Asp Forum - Efficient use of malloc

Steve Keller

4/20/2011 7:21:00 PM

I have lots and lots of malloc() and free() calls for memory of
varying size, ranging from 100 to 500 bytes. How efficient will
malloc() be concerning execution time and fragmentation if I pass the
required sizes directly to malloc() as opposed to rounding them up.
Say

while (1) {
if (rand() % 2)) {
p = find_some_random_item();
free(p);
} else {
size = 100 + rand() % 400;
p = malloc(size);
store_item(p);
}
}

Will I help malloc() to improve performance if I call
malloc(ROUND(size)) instead with e.g.

// Round up to multiple of 64
#define ROUND(n) (((n) + 63) & ~63)

or even rounding up to the next power of two?

--- news://freenews.netfront.net/ - complaints: news@netfront.net ---

6 Answers

Keith Thompson

4/20/2011 7:54:00 PM

Steve Keller <keller@no.invalid> writes:
> I have lots and lots of malloc() and free() calls for memory of
> varying size, ranging from 100 to 500 bytes. How efficient will
> malloc() be concerning execution time and fragmentation if I pass the
> required sizes directly to malloc() as opposed to rounding them up.
> Say
>
> while (1) {
> if (rand() % 2)) {
> p = find_some_random_item();
> free(p);
> } else {
> size = 100 + rand() % 400;
> p = malloc(size);
> store_item(p);
> }
> }
>
> Will I help malloc() to improve performance if I call
> malloc(ROUND(size)) instead with e.g.
>
> // Round up to multiple of 64
> #define ROUND(n) (((n) + 63) & ~63)
>
> or even rounding up to the next power of two?

There is no definitive answer to your question. The language
defines the behavior of malloc; it (deliberately) says nothing
about its performance.

If that kind of rounding makes malloc more efficient, it's likely
to do it itself.

Note that malloc has to work properly for a wide range of sizes;
if all your allocations are from 100 to 500 bytes, and particularly
if you have only a few discrete sizes, you *might* benefit from
pre-allocating a large chunk of memory and carving fixed-size
objects out of it.

Some systems provide ways to give hints to the memory allocation
system.

But the only sure way to know how it's going to perform is to measure
it.
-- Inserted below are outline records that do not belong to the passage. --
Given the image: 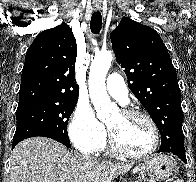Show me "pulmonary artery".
<instances>
[{
	"label": "pulmonary artery",
	"mask_w": 196,
	"mask_h": 182,
	"mask_svg": "<svg viewBox=\"0 0 196 182\" xmlns=\"http://www.w3.org/2000/svg\"><path fill=\"white\" fill-rule=\"evenodd\" d=\"M106 89L108 93L120 103L125 104L128 101V89L123 78L118 74H111L106 80Z\"/></svg>",
	"instance_id": "pulmonary-artery-1"
}]
</instances>
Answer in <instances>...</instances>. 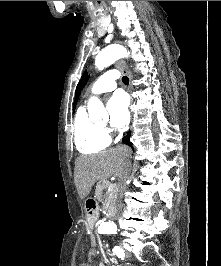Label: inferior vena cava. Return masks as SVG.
<instances>
[{
    "label": "inferior vena cava",
    "instance_id": "1",
    "mask_svg": "<svg viewBox=\"0 0 221 266\" xmlns=\"http://www.w3.org/2000/svg\"><path fill=\"white\" fill-rule=\"evenodd\" d=\"M130 169H131V164H130V162H127L124 174L122 175V177L119 180L120 191H118V192H123L124 189L126 188L127 180L129 178V174H130Z\"/></svg>",
    "mask_w": 221,
    "mask_h": 266
}]
</instances>
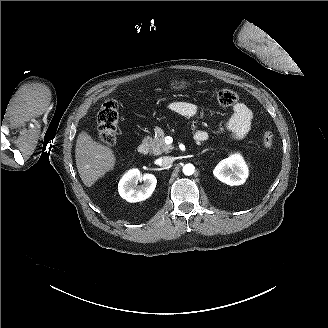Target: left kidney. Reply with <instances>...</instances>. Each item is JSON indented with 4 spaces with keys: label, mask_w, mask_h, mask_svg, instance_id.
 I'll list each match as a JSON object with an SVG mask.
<instances>
[{
    "label": "left kidney",
    "mask_w": 328,
    "mask_h": 328,
    "mask_svg": "<svg viewBox=\"0 0 328 328\" xmlns=\"http://www.w3.org/2000/svg\"><path fill=\"white\" fill-rule=\"evenodd\" d=\"M213 174L221 182L234 186L245 183L249 170L243 157L236 153L220 161L213 170Z\"/></svg>",
    "instance_id": "obj_1"
}]
</instances>
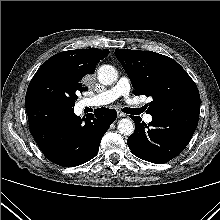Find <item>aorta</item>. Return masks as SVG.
<instances>
[{
    "instance_id": "1",
    "label": "aorta",
    "mask_w": 220,
    "mask_h": 220,
    "mask_svg": "<svg viewBox=\"0 0 220 220\" xmlns=\"http://www.w3.org/2000/svg\"><path fill=\"white\" fill-rule=\"evenodd\" d=\"M97 77L101 84L111 85L118 79L117 70L111 65H102L97 71ZM135 126L132 120L125 118L118 122V131L120 134L130 136L134 133Z\"/></svg>"
}]
</instances>
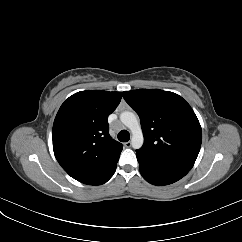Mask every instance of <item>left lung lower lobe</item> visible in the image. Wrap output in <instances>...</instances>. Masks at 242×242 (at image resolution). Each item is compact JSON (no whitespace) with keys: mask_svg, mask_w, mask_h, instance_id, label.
Here are the masks:
<instances>
[{"mask_svg":"<svg viewBox=\"0 0 242 242\" xmlns=\"http://www.w3.org/2000/svg\"><path fill=\"white\" fill-rule=\"evenodd\" d=\"M136 155L141 175L153 185L162 186L172 184L189 172L181 168L153 161L138 151H136Z\"/></svg>","mask_w":242,"mask_h":242,"instance_id":"left-lung-lower-lobe-1","label":"left lung lower lobe"}]
</instances>
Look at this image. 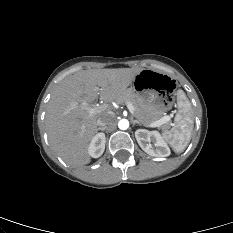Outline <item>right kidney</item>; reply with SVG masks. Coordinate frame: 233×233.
I'll return each instance as SVG.
<instances>
[{
  "mask_svg": "<svg viewBox=\"0 0 233 233\" xmlns=\"http://www.w3.org/2000/svg\"><path fill=\"white\" fill-rule=\"evenodd\" d=\"M105 134L97 133L88 146V153L93 158L100 157L105 149Z\"/></svg>",
  "mask_w": 233,
  "mask_h": 233,
  "instance_id": "ca27d5eb",
  "label": "right kidney"
}]
</instances>
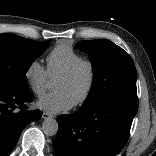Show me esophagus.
<instances>
[{"label": "esophagus", "mask_w": 156, "mask_h": 156, "mask_svg": "<svg viewBox=\"0 0 156 156\" xmlns=\"http://www.w3.org/2000/svg\"><path fill=\"white\" fill-rule=\"evenodd\" d=\"M42 118H43V119H49V118H52V115L49 114L48 112H43Z\"/></svg>", "instance_id": "34e87169"}]
</instances>
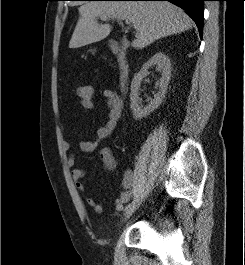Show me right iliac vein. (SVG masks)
Wrapping results in <instances>:
<instances>
[{
    "label": "right iliac vein",
    "instance_id": "1",
    "mask_svg": "<svg viewBox=\"0 0 245 265\" xmlns=\"http://www.w3.org/2000/svg\"><path fill=\"white\" fill-rule=\"evenodd\" d=\"M140 202L139 200H135L132 203H130L124 210V219L129 218L139 207Z\"/></svg>",
    "mask_w": 245,
    "mask_h": 265
}]
</instances>
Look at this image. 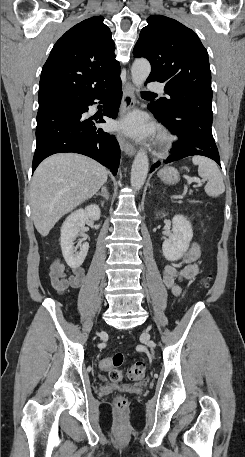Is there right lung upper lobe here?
<instances>
[{
	"mask_svg": "<svg viewBox=\"0 0 245 457\" xmlns=\"http://www.w3.org/2000/svg\"><path fill=\"white\" fill-rule=\"evenodd\" d=\"M112 33L102 16L90 17L68 30L43 66L39 108L89 95L120 78Z\"/></svg>",
	"mask_w": 245,
	"mask_h": 457,
	"instance_id": "obj_1",
	"label": "right lung upper lobe"
}]
</instances>
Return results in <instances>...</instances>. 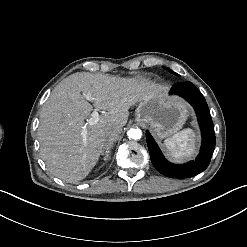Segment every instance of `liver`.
Listing matches in <instances>:
<instances>
[{
	"label": "liver",
	"mask_w": 247,
	"mask_h": 247,
	"mask_svg": "<svg viewBox=\"0 0 247 247\" xmlns=\"http://www.w3.org/2000/svg\"><path fill=\"white\" fill-rule=\"evenodd\" d=\"M158 88L157 82L142 74L113 77L78 72L62 80L40 113L37 135L47 170L68 183L83 179L107 142L105 128L112 124L124 126L129 108ZM93 108L108 112L97 124H86L84 118Z\"/></svg>",
	"instance_id": "liver-1"
}]
</instances>
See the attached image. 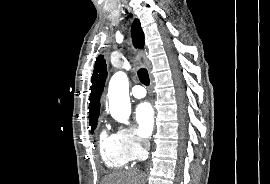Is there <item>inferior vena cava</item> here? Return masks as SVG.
<instances>
[{"mask_svg": "<svg viewBox=\"0 0 270 184\" xmlns=\"http://www.w3.org/2000/svg\"><path fill=\"white\" fill-rule=\"evenodd\" d=\"M144 145H145L146 148H149L150 147V142L148 140H145Z\"/></svg>", "mask_w": 270, "mask_h": 184, "instance_id": "1", "label": "inferior vena cava"}]
</instances>
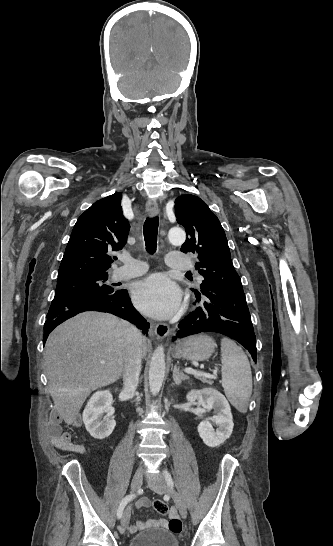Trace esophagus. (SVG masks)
Masks as SVG:
<instances>
[{
    "label": "esophagus",
    "instance_id": "obj_1",
    "mask_svg": "<svg viewBox=\"0 0 333 546\" xmlns=\"http://www.w3.org/2000/svg\"><path fill=\"white\" fill-rule=\"evenodd\" d=\"M146 208L150 216H156L159 213V207L156 200H152V199L148 200ZM169 332H170V328L165 323H159L154 327V333L158 340H161L164 337H166L169 334Z\"/></svg>",
    "mask_w": 333,
    "mask_h": 546
}]
</instances>
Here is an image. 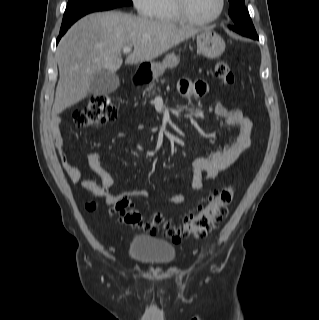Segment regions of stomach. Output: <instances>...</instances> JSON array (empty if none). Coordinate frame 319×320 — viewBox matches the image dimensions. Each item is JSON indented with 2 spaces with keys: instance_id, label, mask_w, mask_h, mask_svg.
I'll return each mask as SVG.
<instances>
[{
  "instance_id": "1",
  "label": "stomach",
  "mask_w": 319,
  "mask_h": 320,
  "mask_svg": "<svg viewBox=\"0 0 319 320\" xmlns=\"http://www.w3.org/2000/svg\"><path fill=\"white\" fill-rule=\"evenodd\" d=\"M225 50V42L222 37L212 29H205L197 35V51L199 54L216 59ZM179 63V57L174 53L166 55L162 62H151L150 73L153 79L162 76L166 69H173Z\"/></svg>"
}]
</instances>
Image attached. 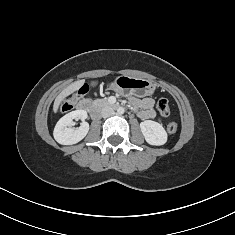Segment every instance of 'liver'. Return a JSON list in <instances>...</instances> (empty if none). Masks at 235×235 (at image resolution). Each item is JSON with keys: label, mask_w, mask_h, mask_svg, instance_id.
<instances>
[{"label": "liver", "mask_w": 235, "mask_h": 235, "mask_svg": "<svg viewBox=\"0 0 235 235\" xmlns=\"http://www.w3.org/2000/svg\"><path fill=\"white\" fill-rule=\"evenodd\" d=\"M84 82H85L84 80L76 81V82L70 84L64 90H62V92L56 97V99L54 101V105H53L54 113H57L58 108H59L60 104L62 103V101L66 97H68L70 94L77 91L84 84Z\"/></svg>", "instance_id": "1"}]
</instances>
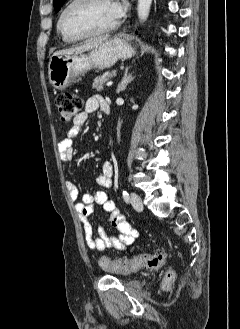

You might very well find that whatever fancy scheme you use has
only an insignificant benefit over straightforward malloc calls.
Or you might find that some particular trick saves the say.
But keep in mind that whatever you do to improve performance,
it might not help (or it could even hurt) on some other system.

Consider carefully whether it's even worth the effort. Is your
application's performance noticeably slow? If not, don't worry about
it; if so, profile it to find out whether malloc is the bottleneck. If
you shave 10 milliseconds off the run time of an application that spends
10 minutes reading and writing data, you haven't won anything.

--
Keith Thompson (The_Other_Keith) kst-u@mib.org <http://www.ghoti.ne...
Nokia
"We must do something. This is something. Therefore, we must do this."
-- Antony Jay and Jonathan Lynn, "Yes Minister"

Bartc

4/20/2011 7:57:00 PM

"Steve Keller" <keller@no.invalid> wrote in message
news:ionbou$2qkk$1@adenine.netfront.net...
> I have lots and lots of malloc() and free() calls for memory of
> varying size, ranging from 100 to 500 bytes. How efficient will
> malloc() be concerning execution time and fragmentation if I pass the
> required sizes directly to malloc() as opposed to rounding them up.
> Say
>
> while (1) {
> if (rand() % 2)) {
> p = find_some_random_item();
> free(p);
> } else {
> size = 100 + rand() % 400;
> p = malloc(size);
> store_item(p);
> }
> }
>
> Will I help malloc() to improve performance if I call
> malloc(ROUND(size)) instead with e.g.
>
> // Round up to multiple of 64
> #define ROUND(n) (((n) + 63) & ~63)
>
> or even rounding up to the next power of two?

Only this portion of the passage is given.